• **Dataset entries**
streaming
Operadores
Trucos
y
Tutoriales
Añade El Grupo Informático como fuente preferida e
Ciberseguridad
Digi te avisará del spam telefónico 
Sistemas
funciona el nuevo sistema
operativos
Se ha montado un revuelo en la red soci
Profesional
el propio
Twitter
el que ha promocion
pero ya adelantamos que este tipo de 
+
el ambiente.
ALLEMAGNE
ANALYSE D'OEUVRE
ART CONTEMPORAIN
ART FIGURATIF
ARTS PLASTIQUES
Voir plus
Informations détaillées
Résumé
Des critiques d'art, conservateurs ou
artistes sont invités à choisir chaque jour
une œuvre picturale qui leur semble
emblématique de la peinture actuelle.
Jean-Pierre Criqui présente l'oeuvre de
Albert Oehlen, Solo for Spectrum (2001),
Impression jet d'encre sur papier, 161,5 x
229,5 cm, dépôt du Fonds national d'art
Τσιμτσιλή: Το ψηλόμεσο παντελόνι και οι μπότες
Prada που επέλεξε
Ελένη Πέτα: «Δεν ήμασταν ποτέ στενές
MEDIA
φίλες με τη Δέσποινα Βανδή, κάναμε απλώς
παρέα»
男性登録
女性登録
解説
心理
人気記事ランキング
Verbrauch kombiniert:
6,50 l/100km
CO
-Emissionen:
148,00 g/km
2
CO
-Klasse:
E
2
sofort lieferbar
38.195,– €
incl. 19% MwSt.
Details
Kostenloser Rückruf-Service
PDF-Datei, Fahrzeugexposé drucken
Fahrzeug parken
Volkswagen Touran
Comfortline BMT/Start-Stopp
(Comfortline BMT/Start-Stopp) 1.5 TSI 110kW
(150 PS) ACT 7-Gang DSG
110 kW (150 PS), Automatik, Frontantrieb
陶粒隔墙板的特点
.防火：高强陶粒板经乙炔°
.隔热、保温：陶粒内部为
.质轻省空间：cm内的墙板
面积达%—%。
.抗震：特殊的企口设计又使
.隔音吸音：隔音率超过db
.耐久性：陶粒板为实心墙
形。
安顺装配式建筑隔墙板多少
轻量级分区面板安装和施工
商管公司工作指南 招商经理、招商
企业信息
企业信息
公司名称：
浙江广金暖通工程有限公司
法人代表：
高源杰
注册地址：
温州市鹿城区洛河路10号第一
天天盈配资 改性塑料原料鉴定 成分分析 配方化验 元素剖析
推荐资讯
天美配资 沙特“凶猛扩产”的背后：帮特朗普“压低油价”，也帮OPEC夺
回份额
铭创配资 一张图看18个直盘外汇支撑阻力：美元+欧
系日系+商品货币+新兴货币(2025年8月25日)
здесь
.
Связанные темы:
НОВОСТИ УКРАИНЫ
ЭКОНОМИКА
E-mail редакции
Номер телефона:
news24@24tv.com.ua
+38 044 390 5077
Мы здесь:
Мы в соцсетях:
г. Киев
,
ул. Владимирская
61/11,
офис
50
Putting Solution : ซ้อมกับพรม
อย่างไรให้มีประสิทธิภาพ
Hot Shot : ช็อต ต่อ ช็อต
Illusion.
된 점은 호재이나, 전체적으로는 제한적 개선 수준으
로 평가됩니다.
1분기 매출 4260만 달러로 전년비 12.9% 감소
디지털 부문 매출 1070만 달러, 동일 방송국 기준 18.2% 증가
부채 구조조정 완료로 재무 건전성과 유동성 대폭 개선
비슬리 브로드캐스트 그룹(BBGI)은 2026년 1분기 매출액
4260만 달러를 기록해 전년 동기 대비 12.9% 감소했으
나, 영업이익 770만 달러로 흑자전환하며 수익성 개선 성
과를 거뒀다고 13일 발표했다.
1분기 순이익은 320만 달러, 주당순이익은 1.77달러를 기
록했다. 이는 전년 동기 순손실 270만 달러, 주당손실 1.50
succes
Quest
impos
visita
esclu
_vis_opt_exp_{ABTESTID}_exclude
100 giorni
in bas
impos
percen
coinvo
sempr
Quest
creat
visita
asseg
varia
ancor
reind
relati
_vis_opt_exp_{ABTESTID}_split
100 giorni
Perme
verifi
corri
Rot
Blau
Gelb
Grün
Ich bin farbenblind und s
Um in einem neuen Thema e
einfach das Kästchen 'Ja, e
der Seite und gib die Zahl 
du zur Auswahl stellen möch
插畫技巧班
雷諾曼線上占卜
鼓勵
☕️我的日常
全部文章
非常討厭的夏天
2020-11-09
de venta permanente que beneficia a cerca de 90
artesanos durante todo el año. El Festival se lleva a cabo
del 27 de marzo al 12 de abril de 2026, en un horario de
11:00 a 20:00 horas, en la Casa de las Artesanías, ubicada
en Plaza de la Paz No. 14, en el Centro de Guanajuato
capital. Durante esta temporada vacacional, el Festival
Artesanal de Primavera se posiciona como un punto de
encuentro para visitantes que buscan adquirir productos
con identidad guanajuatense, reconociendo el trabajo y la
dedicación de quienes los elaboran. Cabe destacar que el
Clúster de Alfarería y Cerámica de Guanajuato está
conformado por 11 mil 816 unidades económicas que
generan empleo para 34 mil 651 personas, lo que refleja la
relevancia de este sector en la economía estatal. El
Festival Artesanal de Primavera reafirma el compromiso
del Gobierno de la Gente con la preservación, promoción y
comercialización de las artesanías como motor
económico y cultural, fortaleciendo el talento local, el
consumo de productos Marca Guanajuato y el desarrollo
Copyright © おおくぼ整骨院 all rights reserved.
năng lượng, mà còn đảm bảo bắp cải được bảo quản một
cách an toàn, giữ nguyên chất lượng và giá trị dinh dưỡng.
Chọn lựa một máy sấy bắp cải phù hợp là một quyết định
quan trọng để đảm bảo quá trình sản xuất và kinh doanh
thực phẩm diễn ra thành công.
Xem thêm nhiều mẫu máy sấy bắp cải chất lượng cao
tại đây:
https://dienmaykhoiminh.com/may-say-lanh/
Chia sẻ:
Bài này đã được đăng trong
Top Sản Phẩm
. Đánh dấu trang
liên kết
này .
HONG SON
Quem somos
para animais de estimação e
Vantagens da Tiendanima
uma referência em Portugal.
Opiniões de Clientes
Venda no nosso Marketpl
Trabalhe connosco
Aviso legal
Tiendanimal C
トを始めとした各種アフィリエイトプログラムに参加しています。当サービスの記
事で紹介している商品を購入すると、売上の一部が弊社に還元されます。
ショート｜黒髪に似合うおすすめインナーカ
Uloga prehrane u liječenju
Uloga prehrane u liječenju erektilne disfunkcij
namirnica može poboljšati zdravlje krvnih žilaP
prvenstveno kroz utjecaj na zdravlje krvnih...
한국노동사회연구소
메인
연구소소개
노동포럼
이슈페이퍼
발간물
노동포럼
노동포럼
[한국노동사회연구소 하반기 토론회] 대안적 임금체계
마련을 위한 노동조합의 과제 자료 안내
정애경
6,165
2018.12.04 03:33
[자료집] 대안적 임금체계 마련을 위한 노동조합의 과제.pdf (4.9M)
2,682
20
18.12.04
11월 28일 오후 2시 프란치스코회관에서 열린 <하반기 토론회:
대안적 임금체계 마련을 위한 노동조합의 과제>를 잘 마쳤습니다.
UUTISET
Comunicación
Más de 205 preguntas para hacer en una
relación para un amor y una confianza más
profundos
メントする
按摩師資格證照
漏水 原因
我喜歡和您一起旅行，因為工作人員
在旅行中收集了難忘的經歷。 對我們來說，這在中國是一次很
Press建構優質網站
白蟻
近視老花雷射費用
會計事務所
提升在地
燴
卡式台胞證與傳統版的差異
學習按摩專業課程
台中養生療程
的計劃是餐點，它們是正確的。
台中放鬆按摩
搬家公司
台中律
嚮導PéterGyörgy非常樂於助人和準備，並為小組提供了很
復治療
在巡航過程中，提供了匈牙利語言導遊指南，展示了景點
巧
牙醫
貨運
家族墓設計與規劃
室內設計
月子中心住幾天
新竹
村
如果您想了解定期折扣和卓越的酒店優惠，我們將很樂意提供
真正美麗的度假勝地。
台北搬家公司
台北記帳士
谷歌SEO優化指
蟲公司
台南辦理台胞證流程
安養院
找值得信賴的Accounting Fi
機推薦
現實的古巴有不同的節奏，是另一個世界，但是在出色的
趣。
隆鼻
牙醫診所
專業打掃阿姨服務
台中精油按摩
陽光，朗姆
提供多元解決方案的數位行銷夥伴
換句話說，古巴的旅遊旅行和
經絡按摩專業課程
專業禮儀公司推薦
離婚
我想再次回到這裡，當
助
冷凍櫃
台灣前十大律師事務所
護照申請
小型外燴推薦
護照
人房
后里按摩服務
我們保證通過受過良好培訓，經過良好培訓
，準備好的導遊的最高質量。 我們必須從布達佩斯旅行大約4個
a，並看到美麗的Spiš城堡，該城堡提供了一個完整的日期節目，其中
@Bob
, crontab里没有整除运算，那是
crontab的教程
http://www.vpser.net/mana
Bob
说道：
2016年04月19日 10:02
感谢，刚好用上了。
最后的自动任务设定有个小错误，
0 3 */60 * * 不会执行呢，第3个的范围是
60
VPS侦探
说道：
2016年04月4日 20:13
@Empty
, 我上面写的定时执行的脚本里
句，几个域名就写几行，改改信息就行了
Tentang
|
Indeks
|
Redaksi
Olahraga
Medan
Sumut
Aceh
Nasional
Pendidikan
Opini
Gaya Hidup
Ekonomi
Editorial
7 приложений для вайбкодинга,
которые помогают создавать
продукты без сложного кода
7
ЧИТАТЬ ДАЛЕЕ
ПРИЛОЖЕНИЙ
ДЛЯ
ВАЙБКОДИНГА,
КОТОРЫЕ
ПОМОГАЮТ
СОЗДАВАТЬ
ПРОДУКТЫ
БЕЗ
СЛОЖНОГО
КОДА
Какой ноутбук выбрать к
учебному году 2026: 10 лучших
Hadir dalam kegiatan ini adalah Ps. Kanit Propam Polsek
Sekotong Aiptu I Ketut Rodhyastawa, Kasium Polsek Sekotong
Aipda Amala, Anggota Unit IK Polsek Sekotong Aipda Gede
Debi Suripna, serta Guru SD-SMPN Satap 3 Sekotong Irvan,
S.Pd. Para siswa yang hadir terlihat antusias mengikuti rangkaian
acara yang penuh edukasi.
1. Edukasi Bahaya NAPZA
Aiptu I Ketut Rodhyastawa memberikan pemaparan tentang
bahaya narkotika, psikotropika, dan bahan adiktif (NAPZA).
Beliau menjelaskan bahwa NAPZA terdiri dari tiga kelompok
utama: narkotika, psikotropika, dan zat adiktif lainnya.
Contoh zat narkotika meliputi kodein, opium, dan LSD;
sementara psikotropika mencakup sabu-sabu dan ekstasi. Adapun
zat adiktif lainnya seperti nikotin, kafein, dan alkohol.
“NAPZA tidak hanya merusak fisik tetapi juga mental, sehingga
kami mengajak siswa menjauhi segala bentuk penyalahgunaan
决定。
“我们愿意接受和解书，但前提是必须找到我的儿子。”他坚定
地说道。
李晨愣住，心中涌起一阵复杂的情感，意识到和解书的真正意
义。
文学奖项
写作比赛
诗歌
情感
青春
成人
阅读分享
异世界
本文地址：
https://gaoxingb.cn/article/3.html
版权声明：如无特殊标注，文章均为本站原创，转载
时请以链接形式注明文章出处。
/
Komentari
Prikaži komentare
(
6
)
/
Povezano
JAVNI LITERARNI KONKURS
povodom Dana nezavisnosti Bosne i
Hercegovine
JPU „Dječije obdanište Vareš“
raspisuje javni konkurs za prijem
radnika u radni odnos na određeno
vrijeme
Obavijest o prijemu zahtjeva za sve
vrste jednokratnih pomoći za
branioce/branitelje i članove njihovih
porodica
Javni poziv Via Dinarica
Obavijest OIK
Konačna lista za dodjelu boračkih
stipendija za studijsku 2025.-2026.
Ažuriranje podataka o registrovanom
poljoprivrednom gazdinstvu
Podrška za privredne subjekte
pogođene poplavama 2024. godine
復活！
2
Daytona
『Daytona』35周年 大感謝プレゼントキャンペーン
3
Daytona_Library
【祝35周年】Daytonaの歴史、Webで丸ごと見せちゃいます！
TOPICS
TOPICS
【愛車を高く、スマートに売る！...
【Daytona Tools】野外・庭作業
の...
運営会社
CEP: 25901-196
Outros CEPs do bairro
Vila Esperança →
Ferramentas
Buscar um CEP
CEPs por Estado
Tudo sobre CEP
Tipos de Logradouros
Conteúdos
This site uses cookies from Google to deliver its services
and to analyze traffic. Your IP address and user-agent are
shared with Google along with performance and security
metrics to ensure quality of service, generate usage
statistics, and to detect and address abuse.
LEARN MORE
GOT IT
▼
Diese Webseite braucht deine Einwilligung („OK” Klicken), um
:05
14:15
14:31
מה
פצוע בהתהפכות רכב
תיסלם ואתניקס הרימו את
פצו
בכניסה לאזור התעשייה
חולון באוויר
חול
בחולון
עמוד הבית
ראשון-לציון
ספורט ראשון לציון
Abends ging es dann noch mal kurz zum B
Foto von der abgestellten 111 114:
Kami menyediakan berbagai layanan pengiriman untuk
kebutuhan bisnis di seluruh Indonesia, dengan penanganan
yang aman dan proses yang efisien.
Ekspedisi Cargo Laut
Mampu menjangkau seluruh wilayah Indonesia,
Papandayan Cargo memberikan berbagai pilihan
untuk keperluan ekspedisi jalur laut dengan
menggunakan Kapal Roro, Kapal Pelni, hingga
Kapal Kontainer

• **INSTRUCTIONS TO FOLLOW**
Copy out the listing above word for word, starting with its very first line and stopping after the line that contains "Fahrzeug parken".

• **EXERCISE RESPONSE**
streaming
Operadores
Trucos
y
Tutoriales
Añade El Grupo Informático como fuente preferida e
Ciberseguridad
Digi te avisará del spam telefónico 
Sistemas
funciona el nuevo sistema
operativos
Se ha montado un revuelo en la red soci
Profesional
el propio
Twitter
el que ha promocion
pero ya adelantamos que este tipo de 
+
el ambiente.
ALLEMAGNE
ANALYSE D'OEUVRE
ART CONTEMPORAIN
ART FIGURATIF
ARTS PLASTIQUES
Voir plus
Informations détaillées
Résumé
Des critiques d'art, conservateurs ou
artistes sont invités à choisir chaque jour
une œuvre picturale qui leur semble
emblématique de la peinture actuelle.
Jean-Pierre Criqui présente l'oeuvre de
Albert Oehlen, Solo for Spectrum (2001),
Impression jet d'encre sur papier, 161,5 x
229,5 cm, dépôt du Fonds national d'art
Τσιμτσιλή: Το ψηλόμεσο παντελόνι και οι μπότες
Prada που επέλεξε
Ελένη Πέτα: «Δεν ήμασταν ποτέ στενές
MEDIA
φίλες με τη Δέσποινα Βανδή, κάναμε απλώς
παρέα»
男性登録
女性登録
解説
心理
人気記事ランキング
Verbrauch kombiniert:
6,50 l/100km
CO
-Emissionen:
148,00 g/km
2
CO
-Klasse:
E
2
sofort lieferbar
38.195,– €
incl. 19% MwSt.
Details
Kostenloser Rückruf-Service
PDF-Datei, Fahrzeugexposé drucken
Fahrzeug parken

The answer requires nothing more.